E' come se la radio francese (la tv non era così
diffusa) nel 1954 avesse invitato in studio il giovane scrittore e compositore
Boris Vian per fargli presentare la sua ultima canzone e gli avesse chiesto di
cantare solo i primi due versi:
Monsieur le Président
Je vous fais une lettre.
Punto. Lasciando il resto alla libera immaginazione
degli ascoltatori. Che, a parte pochi eletti, avrebbero potuto pensare che si
trattasse della lettera di un tifoso al presidente di una squadra di calcio, di
un azionista al presidente del consiglio di amministrazione, di un condomino al
presidente dell'assemblea condominiale. Nemmeno sfiorati dall'idea che il
destinatario fosse il presidente della Repubblica e che quella lettera
dichiarasse guerra alla guerra.
Un po' come ha
fatto ieri Fabio Fazio. Non ne poteva fare a meno, perché probabilmente si
trattava di una marchetta, ma poteva "limitare il danno" (forse la
casa editrice ha pagato poco) e così ha invitato in trasmissione Nino Di Matteo
proprio nel giorno del silenzio elettorale, quando cioè non si possono fare i
nomi dei politici. E lo ha avvertito: lo ha avvertito prima, dietro le quinte,
e ha continuato ad avvertirlo durante tutta la breve durata dell'incontro,
costringendo il magistrato più odiato dalla mafia (e dallo Stato) ad usare un cifrario
a metà fra la lingua dei segni e la trascrizione di un verbale di
interrogatorio piena di omissis.
Il fatto è che
Di Matteo era lì a presentare il suo ultimo libro (scritto con Salvo
Palazzolo), Collusi, dove i collusi con la mafia sono - oltre ad esponenti vari
del mondo delle istituzioni - appunto e prevalentemente uomini politici.
Ma ieri quei
nomi non si potevano fare ed è come se lo strapagato Fazio, incollato alla
poltrona con l'Attak, lo avesse invitato per fargli dire cosa c'è scritto nella
seconda pagina dopo la copertina: proprietà letteraria riservata, ISBN, prima
edizione, eccetera. Poi, che oltre la quarta pagina si parlasse di rapporti fra
mafia e politica o delle imprese di un alpinista, per Fazio era indifferente.

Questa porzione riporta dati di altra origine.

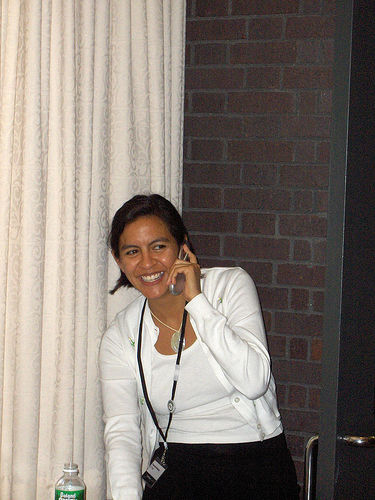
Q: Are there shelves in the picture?
A: No, there are no shelves.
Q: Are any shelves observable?
A: No, there are no shelves.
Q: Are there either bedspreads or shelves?
A: No, there are no shelves or bedspreads.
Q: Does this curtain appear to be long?
A: Yes, the curtain is long.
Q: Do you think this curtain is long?
A: Yes, the curtain is long.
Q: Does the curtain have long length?
A: Yes, the curtain is long.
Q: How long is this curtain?
A: The curtain is long.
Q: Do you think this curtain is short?
A: No, the curtain is long.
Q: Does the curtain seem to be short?
A: No, the curtain is long.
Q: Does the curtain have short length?
A: No, the curtain is long.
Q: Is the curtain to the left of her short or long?
A: The curtain is long.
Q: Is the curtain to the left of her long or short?
A: The curtain is long.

Anzi, avrebbe preferito l'alpinista piuttosto che agitarsi sulla sedia come se
avesse i vermi: nel timore che Di Matteo svelasse una verità che in campagna
elettorale è coperta da omissis (non sia mai che gli elettori lo scoprono e
votano per le persone per bene) e cioè che spesso e ancora adesso i politici
sono collusi con i mafiosi. E che per questo la democrazia va a puttane.